Pure la cartolina... del Campo Profughi
Com’era la vita al CRP di
Laterina? “Il Campo profughi è distante dalla stazione otto chilometri –
precisa il signor Aldo, un po’ alterato – e ce li siamo dovuti fare tutti a
piedi tra il polverone della strada bianca. Il Campo profughi di Laterina era
una disgrazia! Cosa siete venuti a fare qui? – ci dicevano gli abitanti del
luogo. Solo baracche. Alle finestre c'erano delle coperte, perché mancavano i vetri. Sono rimasto lì per un mese, poi ho raggiunto le zie a Genova che mi
hanno aiutato a trovare un lavoro e una casa, così ho portato anche mia moglie
e mia figlia a Genova”.
Cosa ci dice della tragedia delle
foibe?
“Sono morti che meritavano un po’
più di pietà – conclude Aldo Tardivelli – poiché anche una sola tomba può
lasciare dietro di sé solo dolori a tutte le persone che li subirono, senza
trattenere l’angoscia e le lacrime come perenne ricordo, e fra questi ci sono i
resti mortali del giovane cugino di mia moglie Rodolfo Jannuale”.
Aprile 2003 - visita della memoria della famiglia Tardivelli al CRP di Laterina, provincia di Arezzo
Altre interviste su Laterina
Un altro profugo ricorda il Campo
profughi di Laterina, perché lì gli italiani d’Istria, Fiume e Dalmazia tra
quelle baracche subiscono l’avvelenamento da cibo da parte di persone locali.

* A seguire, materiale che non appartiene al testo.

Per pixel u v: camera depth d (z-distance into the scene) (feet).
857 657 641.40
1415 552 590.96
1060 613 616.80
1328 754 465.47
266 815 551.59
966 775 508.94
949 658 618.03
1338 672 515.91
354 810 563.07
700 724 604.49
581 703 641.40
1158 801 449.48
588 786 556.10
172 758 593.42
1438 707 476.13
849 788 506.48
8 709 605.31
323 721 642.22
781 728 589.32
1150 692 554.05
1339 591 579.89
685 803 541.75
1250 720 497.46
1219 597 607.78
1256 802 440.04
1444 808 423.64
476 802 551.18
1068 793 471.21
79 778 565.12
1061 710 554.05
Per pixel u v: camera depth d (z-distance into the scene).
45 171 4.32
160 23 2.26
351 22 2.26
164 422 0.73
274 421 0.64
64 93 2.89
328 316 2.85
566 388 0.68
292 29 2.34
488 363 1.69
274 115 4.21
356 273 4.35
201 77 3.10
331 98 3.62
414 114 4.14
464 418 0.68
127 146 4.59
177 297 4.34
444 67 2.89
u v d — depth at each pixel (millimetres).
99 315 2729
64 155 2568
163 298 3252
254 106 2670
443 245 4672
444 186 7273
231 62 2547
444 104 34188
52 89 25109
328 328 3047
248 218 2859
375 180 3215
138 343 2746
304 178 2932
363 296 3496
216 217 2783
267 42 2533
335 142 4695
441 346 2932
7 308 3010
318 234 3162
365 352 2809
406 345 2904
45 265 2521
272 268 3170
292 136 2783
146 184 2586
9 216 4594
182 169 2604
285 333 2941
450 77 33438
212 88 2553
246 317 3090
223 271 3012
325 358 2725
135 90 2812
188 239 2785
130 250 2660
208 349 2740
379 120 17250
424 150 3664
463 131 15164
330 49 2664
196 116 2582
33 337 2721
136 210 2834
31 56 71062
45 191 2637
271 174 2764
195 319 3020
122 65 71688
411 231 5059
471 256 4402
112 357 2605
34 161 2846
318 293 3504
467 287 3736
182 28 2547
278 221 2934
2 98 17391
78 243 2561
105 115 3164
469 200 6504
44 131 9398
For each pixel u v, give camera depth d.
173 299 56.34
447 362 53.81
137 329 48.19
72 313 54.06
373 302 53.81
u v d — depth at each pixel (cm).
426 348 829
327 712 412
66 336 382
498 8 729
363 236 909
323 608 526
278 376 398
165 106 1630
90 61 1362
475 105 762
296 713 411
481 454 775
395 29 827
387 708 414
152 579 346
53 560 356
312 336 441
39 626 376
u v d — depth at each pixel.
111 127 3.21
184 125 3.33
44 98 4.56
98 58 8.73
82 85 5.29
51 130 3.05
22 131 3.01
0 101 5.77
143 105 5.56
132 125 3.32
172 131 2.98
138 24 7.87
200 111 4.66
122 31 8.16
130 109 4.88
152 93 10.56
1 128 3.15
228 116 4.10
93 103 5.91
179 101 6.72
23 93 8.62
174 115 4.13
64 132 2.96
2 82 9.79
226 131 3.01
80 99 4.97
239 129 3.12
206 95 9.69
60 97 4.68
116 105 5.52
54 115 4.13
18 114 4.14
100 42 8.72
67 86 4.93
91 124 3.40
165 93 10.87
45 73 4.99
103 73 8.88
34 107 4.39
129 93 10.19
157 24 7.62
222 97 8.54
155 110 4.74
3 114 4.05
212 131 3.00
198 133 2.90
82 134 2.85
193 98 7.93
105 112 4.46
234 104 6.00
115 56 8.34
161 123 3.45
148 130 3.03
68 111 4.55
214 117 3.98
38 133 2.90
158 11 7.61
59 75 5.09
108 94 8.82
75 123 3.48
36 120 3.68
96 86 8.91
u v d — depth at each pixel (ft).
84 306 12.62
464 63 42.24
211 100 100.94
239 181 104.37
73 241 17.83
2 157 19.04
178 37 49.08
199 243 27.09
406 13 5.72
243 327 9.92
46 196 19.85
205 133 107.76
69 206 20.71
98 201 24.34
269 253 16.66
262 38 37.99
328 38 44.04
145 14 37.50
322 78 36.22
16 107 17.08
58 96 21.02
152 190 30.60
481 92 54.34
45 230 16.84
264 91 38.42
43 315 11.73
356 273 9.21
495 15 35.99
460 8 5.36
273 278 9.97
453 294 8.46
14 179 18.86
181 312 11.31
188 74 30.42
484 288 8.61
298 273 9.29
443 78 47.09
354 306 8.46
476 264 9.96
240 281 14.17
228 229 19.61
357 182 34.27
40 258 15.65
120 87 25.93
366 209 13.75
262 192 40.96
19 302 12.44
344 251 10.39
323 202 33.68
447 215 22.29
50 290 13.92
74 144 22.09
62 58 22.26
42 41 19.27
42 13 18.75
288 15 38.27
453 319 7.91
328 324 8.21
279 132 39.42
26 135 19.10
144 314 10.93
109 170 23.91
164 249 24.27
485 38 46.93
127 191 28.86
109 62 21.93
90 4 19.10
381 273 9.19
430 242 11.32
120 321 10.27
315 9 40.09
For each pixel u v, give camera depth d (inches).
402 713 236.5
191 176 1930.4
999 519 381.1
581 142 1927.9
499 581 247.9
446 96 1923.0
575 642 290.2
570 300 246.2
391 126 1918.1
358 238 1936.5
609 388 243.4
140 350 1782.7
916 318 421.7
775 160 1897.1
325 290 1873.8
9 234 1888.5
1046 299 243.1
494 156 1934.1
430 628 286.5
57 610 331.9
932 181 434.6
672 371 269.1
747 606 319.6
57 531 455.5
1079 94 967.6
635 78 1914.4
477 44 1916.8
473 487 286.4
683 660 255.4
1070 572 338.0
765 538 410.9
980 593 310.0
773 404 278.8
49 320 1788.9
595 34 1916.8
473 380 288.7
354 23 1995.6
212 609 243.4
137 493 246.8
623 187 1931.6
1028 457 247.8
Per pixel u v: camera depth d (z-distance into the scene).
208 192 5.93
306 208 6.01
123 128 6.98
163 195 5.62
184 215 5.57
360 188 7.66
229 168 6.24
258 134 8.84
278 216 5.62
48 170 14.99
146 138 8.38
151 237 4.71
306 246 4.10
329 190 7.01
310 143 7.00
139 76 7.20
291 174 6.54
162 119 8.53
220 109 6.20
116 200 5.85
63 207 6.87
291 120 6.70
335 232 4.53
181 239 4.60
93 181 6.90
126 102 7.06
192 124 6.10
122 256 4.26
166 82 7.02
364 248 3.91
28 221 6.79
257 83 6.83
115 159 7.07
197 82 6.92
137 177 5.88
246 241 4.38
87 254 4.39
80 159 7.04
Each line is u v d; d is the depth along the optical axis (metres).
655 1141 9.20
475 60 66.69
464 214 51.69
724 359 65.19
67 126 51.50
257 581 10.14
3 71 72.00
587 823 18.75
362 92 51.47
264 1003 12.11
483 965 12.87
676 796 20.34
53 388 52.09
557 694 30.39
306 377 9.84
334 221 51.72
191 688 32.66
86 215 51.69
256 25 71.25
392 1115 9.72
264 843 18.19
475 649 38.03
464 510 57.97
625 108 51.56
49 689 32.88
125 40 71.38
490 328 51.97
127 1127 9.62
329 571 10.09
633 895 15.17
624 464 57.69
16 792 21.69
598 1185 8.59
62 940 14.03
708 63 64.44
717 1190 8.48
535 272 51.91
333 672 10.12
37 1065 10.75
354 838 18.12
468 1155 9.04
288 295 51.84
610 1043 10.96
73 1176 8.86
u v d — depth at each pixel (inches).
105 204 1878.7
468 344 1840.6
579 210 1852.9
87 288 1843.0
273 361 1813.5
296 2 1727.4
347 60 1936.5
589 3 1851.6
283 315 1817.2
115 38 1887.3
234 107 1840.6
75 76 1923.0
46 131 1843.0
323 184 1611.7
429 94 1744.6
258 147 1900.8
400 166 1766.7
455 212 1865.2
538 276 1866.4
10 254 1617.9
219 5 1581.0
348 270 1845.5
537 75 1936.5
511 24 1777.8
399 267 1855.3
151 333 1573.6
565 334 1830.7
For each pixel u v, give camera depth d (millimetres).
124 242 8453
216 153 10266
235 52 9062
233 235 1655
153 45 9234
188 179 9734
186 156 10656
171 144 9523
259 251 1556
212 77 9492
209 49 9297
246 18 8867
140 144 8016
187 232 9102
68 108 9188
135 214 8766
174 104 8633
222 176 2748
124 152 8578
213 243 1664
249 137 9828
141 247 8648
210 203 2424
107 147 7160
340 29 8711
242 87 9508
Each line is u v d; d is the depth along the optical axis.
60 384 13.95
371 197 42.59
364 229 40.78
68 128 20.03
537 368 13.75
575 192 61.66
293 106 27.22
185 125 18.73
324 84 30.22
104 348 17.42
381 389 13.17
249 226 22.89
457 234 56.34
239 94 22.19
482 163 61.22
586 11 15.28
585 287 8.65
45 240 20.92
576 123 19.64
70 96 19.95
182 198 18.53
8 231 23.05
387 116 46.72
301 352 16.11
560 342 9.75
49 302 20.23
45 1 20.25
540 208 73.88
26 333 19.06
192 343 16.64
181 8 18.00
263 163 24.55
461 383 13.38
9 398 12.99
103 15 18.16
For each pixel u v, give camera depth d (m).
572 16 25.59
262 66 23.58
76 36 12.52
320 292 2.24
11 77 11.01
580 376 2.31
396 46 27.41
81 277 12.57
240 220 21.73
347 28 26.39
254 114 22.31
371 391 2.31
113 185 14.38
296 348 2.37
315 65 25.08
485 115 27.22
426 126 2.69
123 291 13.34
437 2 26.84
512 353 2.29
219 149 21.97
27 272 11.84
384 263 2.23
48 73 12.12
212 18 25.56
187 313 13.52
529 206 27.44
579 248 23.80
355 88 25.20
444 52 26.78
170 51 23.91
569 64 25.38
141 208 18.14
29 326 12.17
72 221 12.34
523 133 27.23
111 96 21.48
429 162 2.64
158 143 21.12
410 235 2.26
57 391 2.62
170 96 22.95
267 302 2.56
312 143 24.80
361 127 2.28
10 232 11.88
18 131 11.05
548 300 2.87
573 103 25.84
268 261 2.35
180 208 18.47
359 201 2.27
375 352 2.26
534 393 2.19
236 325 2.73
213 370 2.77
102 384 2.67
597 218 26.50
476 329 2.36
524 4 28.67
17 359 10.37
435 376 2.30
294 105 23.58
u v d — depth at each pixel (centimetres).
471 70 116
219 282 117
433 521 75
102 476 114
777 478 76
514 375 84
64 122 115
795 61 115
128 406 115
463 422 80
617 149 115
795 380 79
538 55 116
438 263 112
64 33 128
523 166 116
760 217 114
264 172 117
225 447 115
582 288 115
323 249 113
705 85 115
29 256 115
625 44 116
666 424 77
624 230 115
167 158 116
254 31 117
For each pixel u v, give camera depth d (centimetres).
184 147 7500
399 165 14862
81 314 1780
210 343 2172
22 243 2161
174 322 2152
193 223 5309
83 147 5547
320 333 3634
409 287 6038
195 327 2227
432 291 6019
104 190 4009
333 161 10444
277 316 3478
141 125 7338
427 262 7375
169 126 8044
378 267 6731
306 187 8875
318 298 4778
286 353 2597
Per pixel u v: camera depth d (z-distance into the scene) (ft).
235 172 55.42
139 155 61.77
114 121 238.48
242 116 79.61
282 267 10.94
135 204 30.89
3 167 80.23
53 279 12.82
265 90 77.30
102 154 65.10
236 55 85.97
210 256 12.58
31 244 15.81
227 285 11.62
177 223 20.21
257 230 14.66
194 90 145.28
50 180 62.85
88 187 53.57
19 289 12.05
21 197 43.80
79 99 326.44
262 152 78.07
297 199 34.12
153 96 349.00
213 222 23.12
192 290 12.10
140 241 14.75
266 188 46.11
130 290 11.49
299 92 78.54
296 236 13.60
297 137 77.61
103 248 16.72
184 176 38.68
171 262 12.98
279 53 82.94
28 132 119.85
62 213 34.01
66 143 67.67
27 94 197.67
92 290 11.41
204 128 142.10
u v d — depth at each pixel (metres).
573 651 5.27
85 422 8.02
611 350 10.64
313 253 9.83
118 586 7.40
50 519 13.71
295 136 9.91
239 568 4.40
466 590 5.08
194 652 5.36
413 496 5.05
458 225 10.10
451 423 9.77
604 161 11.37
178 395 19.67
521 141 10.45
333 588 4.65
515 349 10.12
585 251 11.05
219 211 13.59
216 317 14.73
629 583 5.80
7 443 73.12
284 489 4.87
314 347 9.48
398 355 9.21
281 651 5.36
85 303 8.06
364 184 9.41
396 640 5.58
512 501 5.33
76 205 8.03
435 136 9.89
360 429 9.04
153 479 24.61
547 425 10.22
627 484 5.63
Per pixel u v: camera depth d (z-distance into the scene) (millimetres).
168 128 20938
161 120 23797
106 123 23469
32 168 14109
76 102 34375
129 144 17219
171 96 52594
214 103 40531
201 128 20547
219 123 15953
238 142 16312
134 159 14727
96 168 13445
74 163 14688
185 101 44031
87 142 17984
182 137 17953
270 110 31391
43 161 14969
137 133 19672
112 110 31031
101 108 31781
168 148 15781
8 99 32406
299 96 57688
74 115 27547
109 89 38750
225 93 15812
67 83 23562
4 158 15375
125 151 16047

“I ne gà avelenado – afferma il signor Giuseppe Marsich, scappato da Veglia nel
1949 e pure lui per tre giorni ospite al CSP di Udine – e se doveva corer tuti
ai bagni, dopo me ricordo che a Laterina jera una baraca ciesa, el campo
sportivo e la riva dell’Arno, dove noi gente de mar se podeva far qualche
nodadina; gli abitanti dei paesi vicini i faseva manifestazioni contro de noi
profughi; eh, nel 1949 no se podeva andar in ciesa in Jugoslavia, perché te
ieri indicado a dito e acusado in publico de clericalismo, i faseva come un
processo davanti a tuti; un mio conoscente che jera ufizial de la marina de
Tito, gà dovuto sposarse in ciesa de note, per no farse veder dai titini, se no
perdeva el posto”.
Alfio Mandich, di Fiume, ha
riferito che “i profughi di Laterina si sentivano come pellerossa in una
riserva con tanto di quel filo spinato che circondava il campo profughi”. Il
suo itinerario? Ovvio: il Campo Profughi del Silos a Trieste, poi il Centro di
Smistamento di Udine, il CRP di Ancona e, infine, Laterina.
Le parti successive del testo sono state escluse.